Di tahun 2000an, bahasa simbol gay sudah tidak terlalu digunakan sebagai “alat
komunikasi” meskipun masih ada beberapa gay di seluruh dunia yang masih melakukan
penggunaan bahasa ini untuk “mengidentifikasi” diri mereka sebagai gay atau
“mengidentifikasi” laki-laki lain yang “teridentifikasi” sebagai gay. Saat ini, muncul sebuah jenis
“identifikasi” baru yang disebut dengan “gaydar” atau “gay radar” yang “umumnya” dimiliki
oleh seorang gay. Melalui proses bahasa simbol “fisik” gay (saya menggunakan kata “fisik”
karena bahasa simbol yang terdahulu menggunakan benda atau gerak organ tubuh), bahasa
simbol gay berubah menjadi bahasa “gerak-isyarat” (gesture) dimana melalui gerak-isyarat,
seorang gay dapat mengenali bahwa laki-laki tersebut adalah seorang gay. Lavender (queer)
linguistik adalah subseksi sebuah sosiolinguistik yang terbangun dari seksual dan komunikasi
yang teridentifikasi dan terkonstruksi.
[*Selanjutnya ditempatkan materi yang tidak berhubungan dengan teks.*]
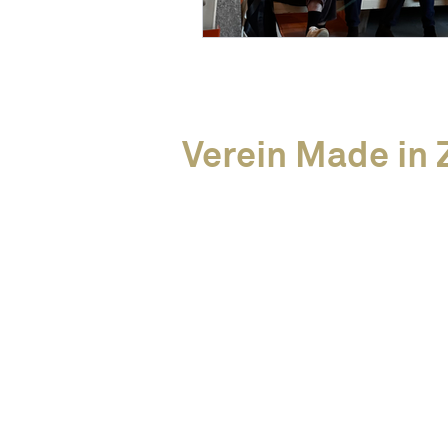
Verein Made in Z
News
Alle Events
Unsere Members
Über uns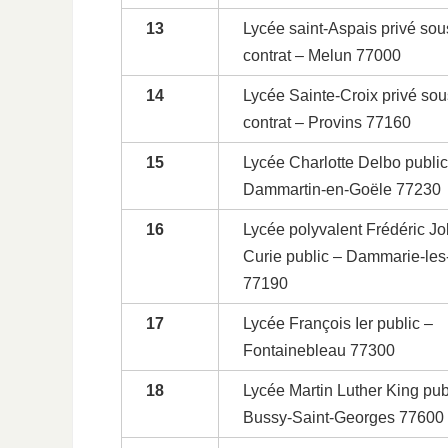
13
Lycée saint-Aspais privé sou
contrat – Melun 77000
14
Lycée Sainte-Croix privé sou
contrat – Provins 77160
15
Lycée Charlotte Delbo public
Dammartin-en-Goële 77230
16
Lycée polyvalent Frédéric Jol
Curie public – Dammarie-les
77190
17
Lycée François Ier public –
Fontainebleau 77300
18
Lycée Martin Luther King pub
Bussy-Saint-Georges 77600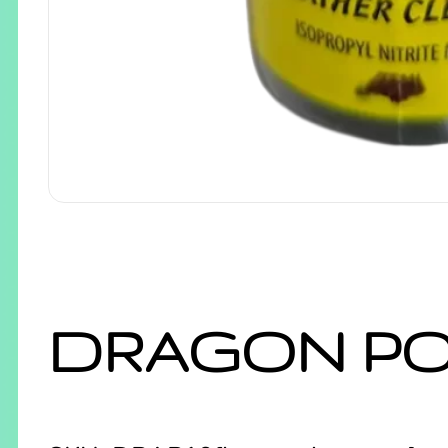
DRAGON P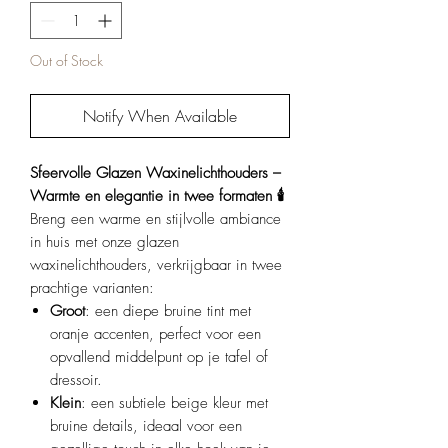
Out of Stock
Notify When Available
Sfeervolle Glazen Waxinelichthouders –
Warmte en elegantie in twee formaten 🕯️
Breng een warme en stijlvolle ambiance
in huis met onze glazen
waxinelichthouders, verkrijgbaar in twee
prachtige varianten:​
Groot
: een diepe bruine tint met
oranje accenten, perfect voor een
opvallend middelpunt op je tafel of
dressoir.
Klein
: een subtiele beige kleur met
bruine details, ideaal voor een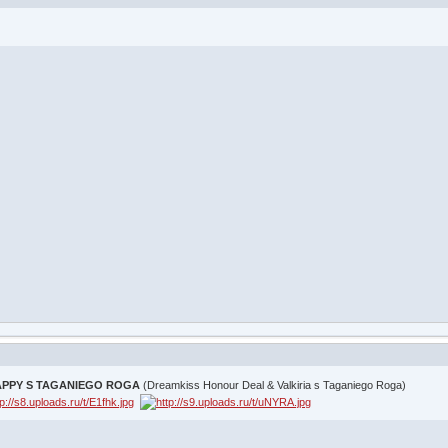
APPY S TAGANIEGO ROGA
(Dreamkiss Honour Deal & Valkiria s Taganiego Roga)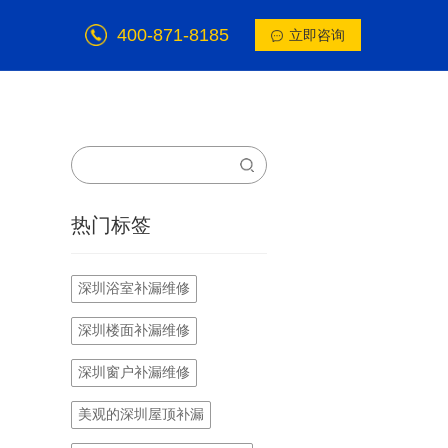
400-871-8185
立即咨询
热门标签
深圳浴室补漏维修
深圳楼面补漏维修
深圳窗户补漏维修
美观的深圳屋顶补漏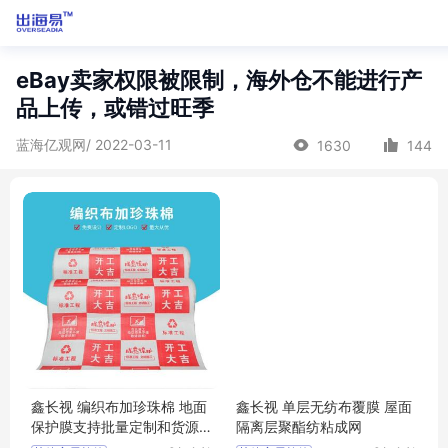
eBay卖家权限被限制，海外仓不能进行产
品上传，或错过旺季
蓝海亿观网/ 2022-03-11
1630
144
鑫长视 编织布加珍珠棉 地面
鑫长视 单层无纺布覆膜 屋面
保护膜支持批量定制和货源
隔离层聚酯纺粘成网
充足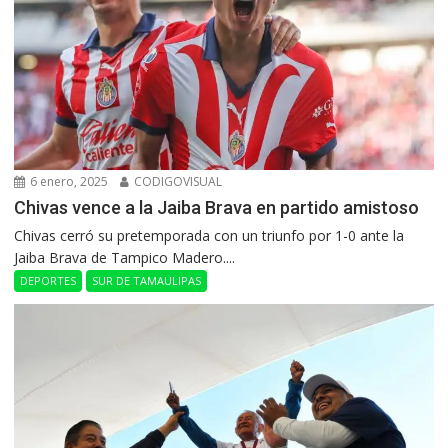
6 enero, 2025
CODIGOVISUAL
Chivas vence a la Jaiba Brava en partido amistoso
Chivas cerró su pretemporada con un triunfo por 1-0 ante la
Jaiba Brava de Tampico Madero....
DEPORTES
SUR DE TAMAULIPAS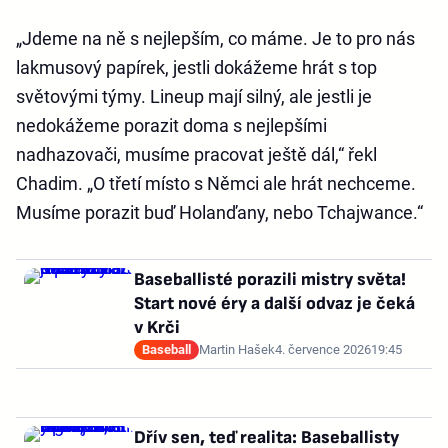
„Jdeme na ně s nejlepším, co máme. Je to pro nás
lakmusový papírek, jestli dokážeme hrát s top
světovými týmy. Lineup mají silný, ale jestli je
nedokážeme porazit doma s nejlepšími
nadhazovači, musíme pracovat ještě dál,“ řekl
Chadim. „O třetí místo s Němci ale hrát nechceme.
Musíme porazit buď Holanďany, nebo Tchajwance.“
Baseballisté porazili mistry světa!
Start nové éry a další odvaz je čeká
v Krči
Baseball
Martin Hašek
4. července 2026
19:45
Dřív sen, teď realita: Baseballisty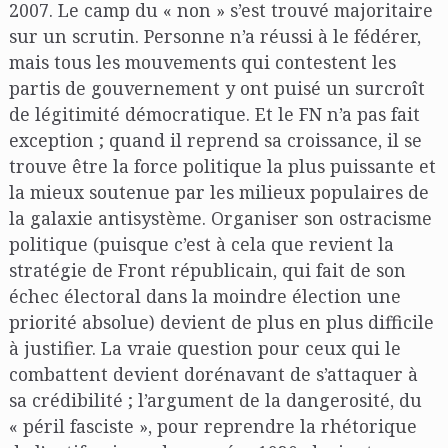
2007. Le camp du « non » s’est trouvé majoritaire
sur un scrutin. Personne n’a réussi à le fédérer,
mais tous les mouvements qui contestent les
partis de gouvernement y ont puisé un surcroît
de légitimité démocratique. Et le FN n’a pas fait
exception ; quand il reprend sa croissance, il se
trouve être la force politique la plus puissante et
la mieux soutenue par les milieux populaires de
la galaxie antisystème. Organiser son ostracisme
politique (puisque c’est à cela que revient la
stratégie de Front républicain, qui fait de son
échec électoral dans la moindre élection une
priorité absolue) devient de plus en plus difficile
à justifier. La vraie question pour ceux qui le
combattent devient dorénavant de s’attaquer à
sa crédibilité ; l’argument de la dangerosité, du
« péril fasciste », pour reprendre la rhétorique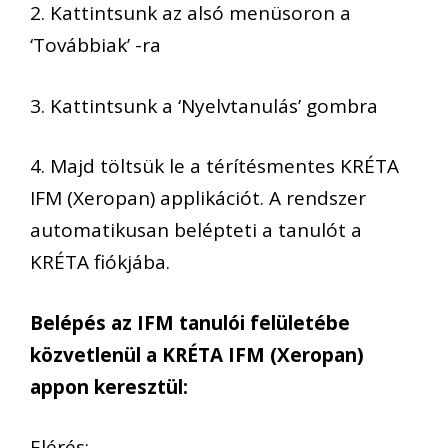
2. Kattintsunk az alsó menüsoron a
‘Továbbiak’ -ra
3. Kattintsunk a ‘Nyelvtanulás’ gombra
4. Majd töltsük le a térítésmentes KRÉTA
IFM (Xeropan) applikációt. A rendszer
automatikusan belépteti a tanulót a
KRÉTA fiókjába.
Belépés az IFM tanulói felületébe
közvetlenül a KRÉTA IFM (Xeropan)
appon keresztül:
Elérés:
Menurut Rudwick (2010; 128) lavender linguistik adalah
komunikasi praktis dan “bahasa” yang digunakan oleh komunitas LGBT.
Jawaban nomor 4 :
Lingustik mikro dan lingustik makro menurut senior-senior :
Nama : Yunita
Stambuk : 2018
Saya cukup paham perihal pembidangan linguistik mikro dan makro. Dimana, linguistik
mikro mengkaji struktur bahasa secara internal. Adapun pembidangan yang saya ketahui dalam
linguistik mikro yaitu fonologi (mengkaji bunyi bahasa), morfologi (menyelidiki struktur kata
serta pembentukannya), sintaksis (mempelajari hubungan kata dengan kata lain, fungsi frasa,
kalimat, serta wacana), semantik (mempelajari makna).
Sedangkan dalam linguistik makro, saya memahami bahwa linguistik makro mengkaji
bahasa secara eksternal. Adapun pembidangan dalam linguistik makro yaitu sosiolinguistik
(mempelajari penggunaan bahasa serta ragam bahasa), psikolinguistik (proses berpikir manusia
dalam memperoleh bahasa), antropolinguistik, stilistika, serta filsafat bahasa.
Pembidangan linguistik makro dan mikro tersebut saya ketahui dikarenakan sebagai
tuntutan perkuliahan dan juga termasuk dalam mata kuliah di prodi Sastra Indonesia.